TRAVAIL À FAIRE:
1. Traduisez en anglais cette phrase du texte sur The Tallest Man On Earth : « En l’espace de cinq ans, trois nouveaux albums s’offrent à nous. »
2. Recopiez le passage du texte sur The Tallest Man On Earth situé entre "Découvert avec The" et "On The Run.", ces deux bornes comprises.

EXTRAIT DU DOCUMENT:
***

| Photos : Stephan Vanfleteren
Depuis près de quinze ans maintenant, pas une de nos playlists de mélancoliques endurci·e·s ne se fait sans un titre de Kristian Matsson, aka The Tallest Man On Earth. Entre ses notes parcimonieuses de banjo, ses accords fougueux de guitare et sa voix singulière, The Tallest Man On Earth fait partie de ces artistes que l’on ne présente plus. De retour avec un sixième album éblouissant, on est allé à la rencontre de Kristian Matsson avec qui nous avons partagé une bière et parlé d’amour, de l’état de notre monde et des rues bondées de New York.
Découvert avec The Wild Hunt courant 2010, l’artiste suédois d’origine se hisse rapidement au sommet. Avec des titres comme Love Is All, King Of Spain ou l’EP Sometimes The Blues Is Just A Passing Bird la même année, Kristian Mattson séduit à travers le monde et fait fondre nos petits cœurs. En l’espace de cinq ans, trois nouveaux albums s’offrent à nous. Avec eux : des morceaux iconiques comme 1904, The Gardener, There’s No Leaving Now ou Kids On The Run.
J’ai commencé par mettre quelques morceaux sur MySpace à l’époque (rires), puis j’ai continué à produire pour sortir un premier EP, puis l’envie de faire un album est arrivée, etc. J’y ai trouvé un véritable moyen d’expression, que je n’ai jamais réellement pu mettre de côté.

***

EXTRAITS DE DONNÉES:

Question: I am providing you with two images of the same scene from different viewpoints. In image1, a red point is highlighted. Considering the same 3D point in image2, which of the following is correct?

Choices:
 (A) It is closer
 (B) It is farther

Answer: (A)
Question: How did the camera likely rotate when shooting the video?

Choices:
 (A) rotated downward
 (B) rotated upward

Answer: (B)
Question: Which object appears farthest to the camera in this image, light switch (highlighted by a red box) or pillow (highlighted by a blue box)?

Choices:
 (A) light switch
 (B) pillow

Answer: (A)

***

RÉSULTATS OBTENUS:
1. Within the space of five years, three new albums come our way.

2.
Découvert avec The Wild Hunt courant 2010, l’artiste suédois d’origine se hisse rapidement au sommet. Avec des titres comme Love Is All, King Of Spain ou l’EP Sometimes The Blues Is Just A Passing Bird la même année, Kristian Mattson séduit à travers le monde et fait fondre nos petits cœurs. En l’espace de cinq ans, trois nouveaux albums s’offrent à nous. Avec eux : des morceaux iconiques comme 1904, The Gardener, There’s No Leaving Now ou Kids On The Run.